● Problem: In the records below, some lines contain the word "down". Copy each of them.

● Source information:

[Start of Attachment]

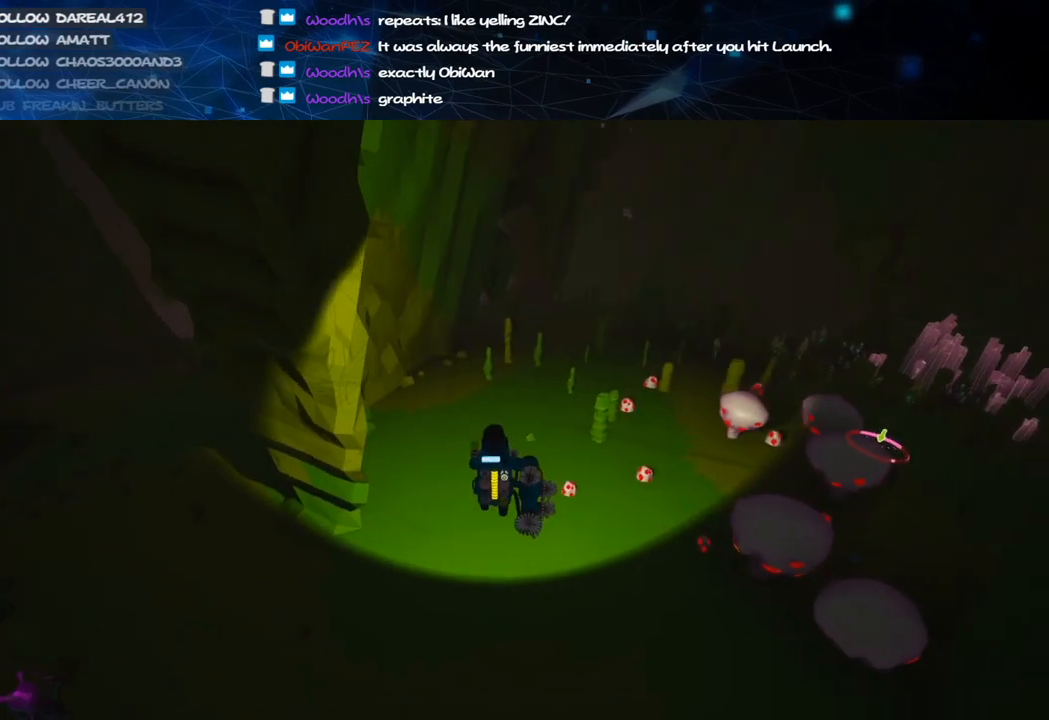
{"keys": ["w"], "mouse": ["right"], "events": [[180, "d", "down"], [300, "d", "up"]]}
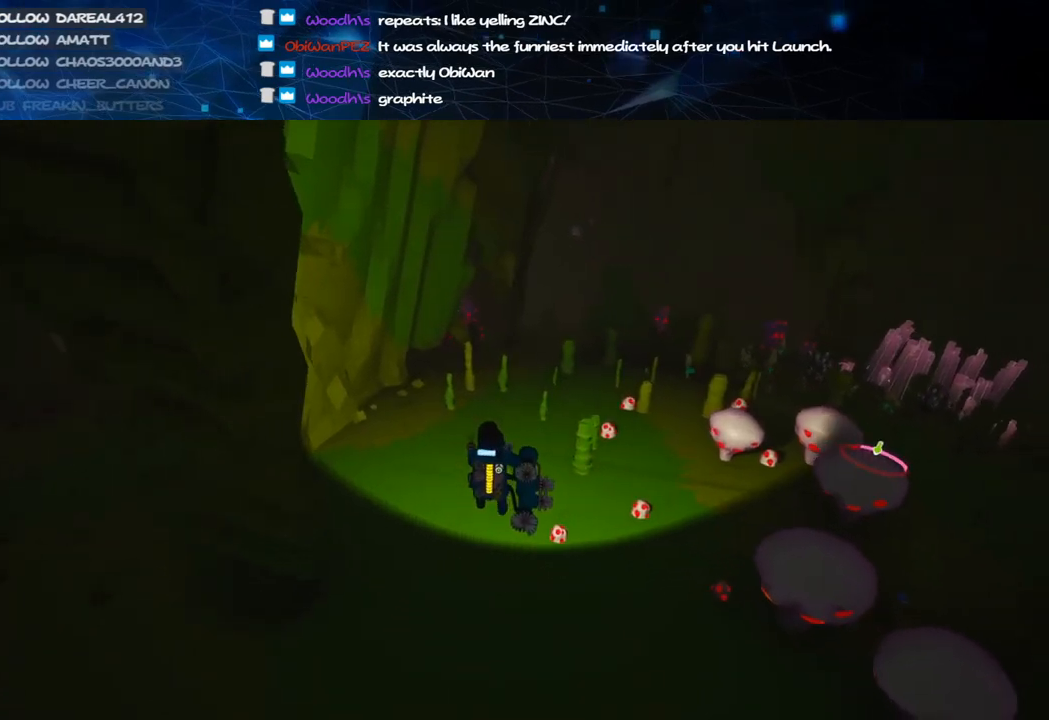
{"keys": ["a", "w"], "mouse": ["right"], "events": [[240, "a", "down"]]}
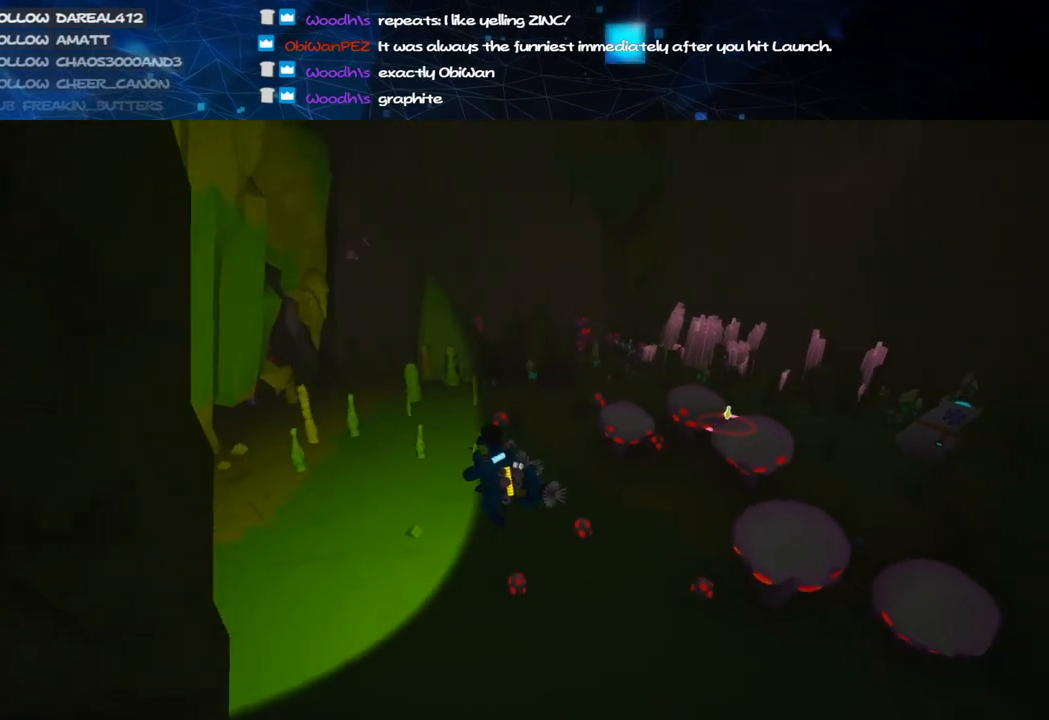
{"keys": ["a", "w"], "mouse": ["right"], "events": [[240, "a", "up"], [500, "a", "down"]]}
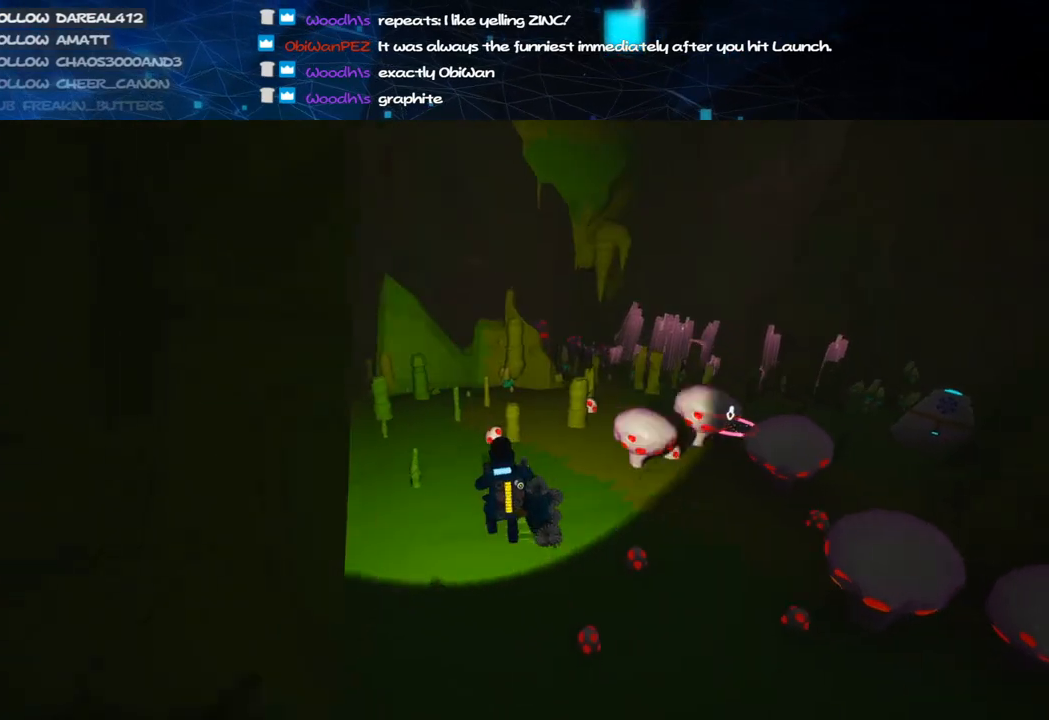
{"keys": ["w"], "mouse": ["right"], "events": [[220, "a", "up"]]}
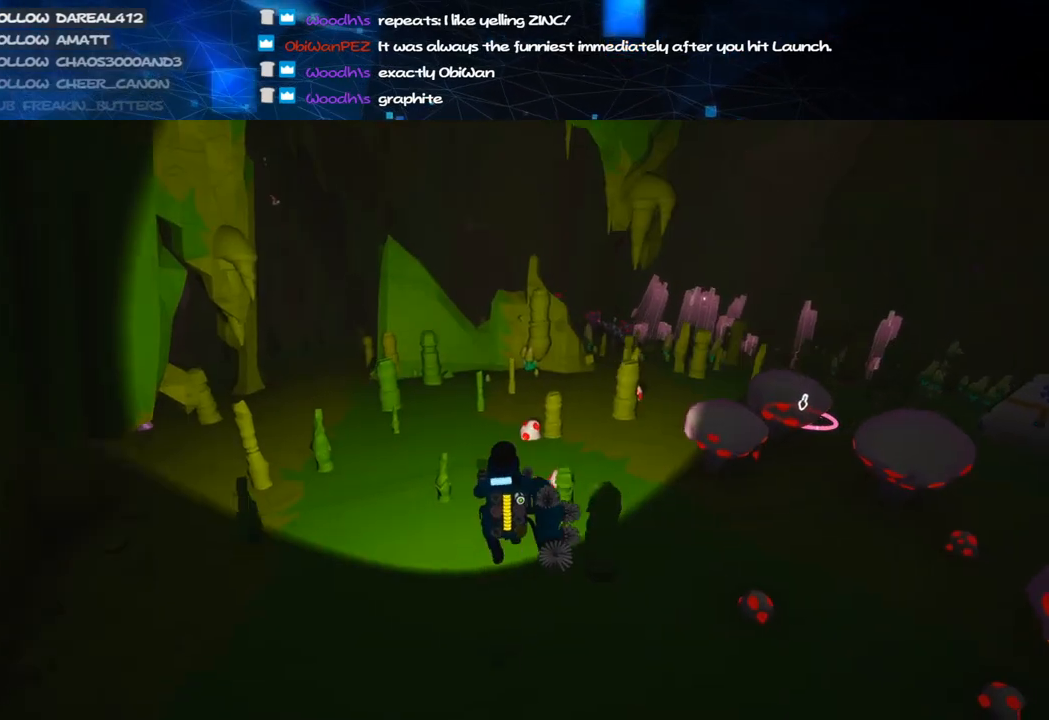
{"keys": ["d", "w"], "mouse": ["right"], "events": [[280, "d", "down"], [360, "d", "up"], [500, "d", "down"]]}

[End of Attachment]

● Solution to this problem:
{"keys": ["w"], "mouse": ["right"], "events": [[180, "d", "down"], [300, "d", "up"]]}
{"keys": ["a", "w"], "mouse": ["right"], "events": [[240, "a", "down"]]}
{"keys": ["a", "w"], "mouse": ["right"], "events": [[240, "a", "up"], [500, "a", "down"]]}
{"keys": ["d", "w"], "mouse": ["right"], "events": [[280, "d", "down"], [360, "d", "up"], [500, "d", "down"]]}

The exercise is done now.